### OBJECTIVE
Collect every line in the listing below that contains the string "province". Letter case matters.

━━━━━ EXTRACTED RECORDS

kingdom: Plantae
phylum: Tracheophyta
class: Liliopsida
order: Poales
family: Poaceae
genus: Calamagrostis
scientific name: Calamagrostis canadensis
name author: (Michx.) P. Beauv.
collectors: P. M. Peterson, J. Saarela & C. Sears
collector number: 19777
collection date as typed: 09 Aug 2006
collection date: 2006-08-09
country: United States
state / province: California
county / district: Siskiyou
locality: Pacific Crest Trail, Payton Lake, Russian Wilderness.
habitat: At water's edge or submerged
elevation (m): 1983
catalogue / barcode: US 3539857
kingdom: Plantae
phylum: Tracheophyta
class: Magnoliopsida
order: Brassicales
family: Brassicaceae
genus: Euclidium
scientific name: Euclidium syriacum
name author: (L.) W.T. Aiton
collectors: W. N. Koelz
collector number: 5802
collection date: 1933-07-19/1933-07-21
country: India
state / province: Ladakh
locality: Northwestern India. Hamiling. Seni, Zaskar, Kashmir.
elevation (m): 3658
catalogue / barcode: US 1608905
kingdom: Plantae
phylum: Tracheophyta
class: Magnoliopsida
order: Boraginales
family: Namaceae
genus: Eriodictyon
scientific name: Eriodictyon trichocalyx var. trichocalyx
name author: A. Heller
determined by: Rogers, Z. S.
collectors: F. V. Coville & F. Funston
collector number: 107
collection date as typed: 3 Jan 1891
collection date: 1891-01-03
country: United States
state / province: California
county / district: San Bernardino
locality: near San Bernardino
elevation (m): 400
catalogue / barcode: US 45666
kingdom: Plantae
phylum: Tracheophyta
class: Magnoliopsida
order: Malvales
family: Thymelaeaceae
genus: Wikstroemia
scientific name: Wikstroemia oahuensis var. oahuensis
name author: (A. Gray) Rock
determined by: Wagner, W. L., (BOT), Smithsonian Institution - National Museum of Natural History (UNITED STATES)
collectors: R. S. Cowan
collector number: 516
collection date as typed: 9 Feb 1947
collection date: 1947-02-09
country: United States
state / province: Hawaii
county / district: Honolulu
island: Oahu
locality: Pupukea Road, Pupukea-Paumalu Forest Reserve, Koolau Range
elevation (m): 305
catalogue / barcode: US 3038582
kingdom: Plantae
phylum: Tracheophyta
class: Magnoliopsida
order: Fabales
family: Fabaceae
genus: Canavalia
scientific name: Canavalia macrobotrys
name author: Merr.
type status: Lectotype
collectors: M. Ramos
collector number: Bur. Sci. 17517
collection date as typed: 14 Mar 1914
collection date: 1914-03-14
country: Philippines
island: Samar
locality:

━━━━━━━━━━

### RESULT FOR THIS EXERCISE
state / province: California
state / province: Ladakh
state / province: California
state / province: Hawaii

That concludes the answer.